## Kernel 1

**Kernels** allow us to make complex, non-linear classifiers using Support Vector Machines.

Given x, compute new feature depending on proximity to landmarks \\(l^{(1)},\ l^{(2)},\ l^{(3)}\\).

To do this, we find the **similarity** of x and some landmark \\(l^{(i)}\\):

$$f_i = similarity(x, l^{(i)}) = \exp(-\dfrac{||x - l^{(i)}||^2}{2\sigma^2})$$

This "similarity" function is called a **Gaussian Kernel**. It is a specific example of a kernel.

The similarity function can also be written as follows:

$$f_i = similarity(x, l^{(i)}) = \exp(-\dfrac{\sum^n_{j=1}(x_j-l_j^{(i)})^2}{2\sigma^2})$$

There are a couple properties of the similarity function:

* If \\(x \approx l^{(i)}\\), then \\(f_i = \exp(-\dfrac{\approx 0^2}{2\sigma^2}) \approx 1\\).
* If x is far from \\(l^{(i)}\\), then \\(f_i = \exp(-\dfrac{(large\ number)^2}{2\sigma^2}) \approx 0\\).

In other words, if x and the landmark are close, then the similarity will be close to 1, and if x and the landmark are far away from each other, the similarity will be close to 0.

(Stored dataset items)
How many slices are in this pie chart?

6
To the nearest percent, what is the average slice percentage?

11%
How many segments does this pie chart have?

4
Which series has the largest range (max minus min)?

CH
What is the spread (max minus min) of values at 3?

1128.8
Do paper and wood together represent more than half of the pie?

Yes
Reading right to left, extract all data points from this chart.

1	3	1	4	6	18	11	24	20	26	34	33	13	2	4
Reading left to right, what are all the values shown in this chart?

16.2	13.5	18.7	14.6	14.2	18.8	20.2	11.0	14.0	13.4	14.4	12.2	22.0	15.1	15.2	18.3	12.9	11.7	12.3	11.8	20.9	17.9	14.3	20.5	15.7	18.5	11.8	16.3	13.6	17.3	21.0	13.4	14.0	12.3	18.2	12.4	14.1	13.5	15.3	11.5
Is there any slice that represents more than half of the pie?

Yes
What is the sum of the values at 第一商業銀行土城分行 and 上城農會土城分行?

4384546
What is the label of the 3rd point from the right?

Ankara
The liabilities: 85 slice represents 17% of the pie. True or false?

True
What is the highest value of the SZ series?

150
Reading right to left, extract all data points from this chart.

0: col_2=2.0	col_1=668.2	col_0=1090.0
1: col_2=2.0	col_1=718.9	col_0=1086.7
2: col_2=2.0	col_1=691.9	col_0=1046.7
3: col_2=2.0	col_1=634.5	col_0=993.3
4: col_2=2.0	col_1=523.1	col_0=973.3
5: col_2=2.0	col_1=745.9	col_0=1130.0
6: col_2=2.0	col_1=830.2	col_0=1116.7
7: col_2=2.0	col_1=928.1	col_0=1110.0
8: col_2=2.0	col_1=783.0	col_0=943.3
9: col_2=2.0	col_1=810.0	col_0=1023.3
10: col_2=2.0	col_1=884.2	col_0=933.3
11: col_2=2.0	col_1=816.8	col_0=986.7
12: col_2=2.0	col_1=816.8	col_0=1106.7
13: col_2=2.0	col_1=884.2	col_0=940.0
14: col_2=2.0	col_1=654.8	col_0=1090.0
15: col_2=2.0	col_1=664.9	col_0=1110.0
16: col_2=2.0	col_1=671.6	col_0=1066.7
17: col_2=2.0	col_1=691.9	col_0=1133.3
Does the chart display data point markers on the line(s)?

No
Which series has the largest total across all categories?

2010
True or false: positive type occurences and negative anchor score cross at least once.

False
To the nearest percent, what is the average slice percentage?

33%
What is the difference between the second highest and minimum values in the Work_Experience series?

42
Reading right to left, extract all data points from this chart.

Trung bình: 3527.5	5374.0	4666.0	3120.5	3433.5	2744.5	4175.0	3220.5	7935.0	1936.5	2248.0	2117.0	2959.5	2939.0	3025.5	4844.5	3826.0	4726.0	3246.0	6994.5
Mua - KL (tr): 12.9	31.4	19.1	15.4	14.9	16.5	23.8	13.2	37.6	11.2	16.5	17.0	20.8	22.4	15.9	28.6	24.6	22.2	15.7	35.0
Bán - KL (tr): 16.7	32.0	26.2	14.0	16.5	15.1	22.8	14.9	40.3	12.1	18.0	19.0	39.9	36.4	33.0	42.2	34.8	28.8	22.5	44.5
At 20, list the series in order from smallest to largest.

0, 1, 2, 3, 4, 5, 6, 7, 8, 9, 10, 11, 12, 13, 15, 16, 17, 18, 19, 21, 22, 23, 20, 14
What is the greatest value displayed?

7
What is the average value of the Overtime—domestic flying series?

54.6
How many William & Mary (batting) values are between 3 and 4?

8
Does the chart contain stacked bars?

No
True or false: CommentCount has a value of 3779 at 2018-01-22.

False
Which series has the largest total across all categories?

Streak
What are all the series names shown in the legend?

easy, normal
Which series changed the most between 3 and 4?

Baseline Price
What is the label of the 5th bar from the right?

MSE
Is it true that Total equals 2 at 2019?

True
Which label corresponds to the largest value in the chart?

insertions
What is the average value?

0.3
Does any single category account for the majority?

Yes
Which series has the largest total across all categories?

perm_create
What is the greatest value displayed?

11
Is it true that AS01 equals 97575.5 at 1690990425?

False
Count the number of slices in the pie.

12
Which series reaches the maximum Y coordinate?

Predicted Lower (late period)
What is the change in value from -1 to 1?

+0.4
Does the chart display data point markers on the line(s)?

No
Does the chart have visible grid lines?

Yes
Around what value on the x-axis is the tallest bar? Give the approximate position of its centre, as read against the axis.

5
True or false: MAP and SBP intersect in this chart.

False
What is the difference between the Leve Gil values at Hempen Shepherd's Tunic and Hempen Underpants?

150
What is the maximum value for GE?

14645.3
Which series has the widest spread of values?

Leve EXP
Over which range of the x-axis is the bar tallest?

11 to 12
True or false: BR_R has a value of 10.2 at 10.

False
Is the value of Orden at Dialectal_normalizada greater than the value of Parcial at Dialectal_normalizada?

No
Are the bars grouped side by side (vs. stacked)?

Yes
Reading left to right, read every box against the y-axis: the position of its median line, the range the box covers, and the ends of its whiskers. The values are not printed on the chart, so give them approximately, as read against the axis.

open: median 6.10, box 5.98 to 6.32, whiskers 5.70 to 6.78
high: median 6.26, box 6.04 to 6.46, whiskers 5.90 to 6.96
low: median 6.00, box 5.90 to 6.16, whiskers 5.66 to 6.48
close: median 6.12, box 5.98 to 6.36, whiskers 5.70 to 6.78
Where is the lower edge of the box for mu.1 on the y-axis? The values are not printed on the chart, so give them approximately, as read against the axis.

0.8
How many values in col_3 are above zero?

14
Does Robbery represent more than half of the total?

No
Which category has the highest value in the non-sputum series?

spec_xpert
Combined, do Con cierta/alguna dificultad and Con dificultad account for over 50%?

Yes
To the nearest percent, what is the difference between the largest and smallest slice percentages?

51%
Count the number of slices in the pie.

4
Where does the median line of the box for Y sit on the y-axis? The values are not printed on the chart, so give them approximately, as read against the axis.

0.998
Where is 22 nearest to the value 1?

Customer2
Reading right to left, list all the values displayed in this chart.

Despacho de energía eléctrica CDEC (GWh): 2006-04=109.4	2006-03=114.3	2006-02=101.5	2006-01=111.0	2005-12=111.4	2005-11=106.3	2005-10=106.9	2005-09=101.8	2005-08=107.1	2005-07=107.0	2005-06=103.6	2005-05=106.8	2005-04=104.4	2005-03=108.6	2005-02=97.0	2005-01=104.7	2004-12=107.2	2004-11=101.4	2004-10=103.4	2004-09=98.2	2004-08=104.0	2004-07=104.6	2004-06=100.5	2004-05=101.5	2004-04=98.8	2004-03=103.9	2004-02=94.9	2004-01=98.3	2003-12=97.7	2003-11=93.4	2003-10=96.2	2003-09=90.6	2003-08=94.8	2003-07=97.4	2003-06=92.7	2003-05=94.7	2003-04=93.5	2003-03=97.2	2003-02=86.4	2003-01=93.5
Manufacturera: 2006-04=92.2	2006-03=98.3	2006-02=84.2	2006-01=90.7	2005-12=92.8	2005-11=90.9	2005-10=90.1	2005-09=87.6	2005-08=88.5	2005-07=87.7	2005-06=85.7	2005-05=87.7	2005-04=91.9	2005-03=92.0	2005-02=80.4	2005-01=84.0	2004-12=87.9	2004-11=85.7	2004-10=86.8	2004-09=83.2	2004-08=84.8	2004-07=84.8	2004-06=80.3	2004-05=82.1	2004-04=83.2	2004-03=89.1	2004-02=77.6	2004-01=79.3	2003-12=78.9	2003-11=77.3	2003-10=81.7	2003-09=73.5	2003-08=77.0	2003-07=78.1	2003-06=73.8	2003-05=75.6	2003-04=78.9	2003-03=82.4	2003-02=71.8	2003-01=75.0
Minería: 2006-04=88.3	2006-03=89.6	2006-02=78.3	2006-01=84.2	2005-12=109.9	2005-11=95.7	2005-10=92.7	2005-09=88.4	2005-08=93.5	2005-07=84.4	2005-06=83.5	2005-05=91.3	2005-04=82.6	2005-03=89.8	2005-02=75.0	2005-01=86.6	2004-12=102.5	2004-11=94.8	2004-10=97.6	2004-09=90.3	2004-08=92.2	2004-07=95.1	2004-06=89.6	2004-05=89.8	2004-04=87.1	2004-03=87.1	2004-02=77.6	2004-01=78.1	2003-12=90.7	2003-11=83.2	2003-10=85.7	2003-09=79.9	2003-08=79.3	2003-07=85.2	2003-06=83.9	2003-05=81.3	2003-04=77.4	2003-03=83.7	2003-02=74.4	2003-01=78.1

# [INSTRUCTIONS]
A – In the notes on kernels, what is the similarity function called?
B – Continue the notes on kernels from their last sentence.

# [PER-TASK ANSWERS]
A – It is called a Gaussian Kernel.

B –
Each landmark gives us the features in our hypothesis:

$$\begin{align*}l^{(1)} \rightarrow f_1 \newline l^{(2)} \rightarrow f_2 \newline l^{(3)} \rightarrow f_3 \newline\dots \newline h_\Theta(x) = \Theta_1f_1 + \Theta_2f_2 + \Theta_3f_3 + \dots\end{align*}$$

\\(\sigma^2\\) is a parameter of the Gaussian Kernel, and it can be modified to increase or decrease the **drop-off** of our feature \\(f_i\\). Combined with looking at the values inside Θ, we can choose these landmarks to get the general shape of the decision boundary.

![](../img/svm-kernel.png)


## Kernel 2

One way to get the landmarks is to put them in the **exact same** locations as all the training examples. This gives us m landmarks, with one landmark per training example.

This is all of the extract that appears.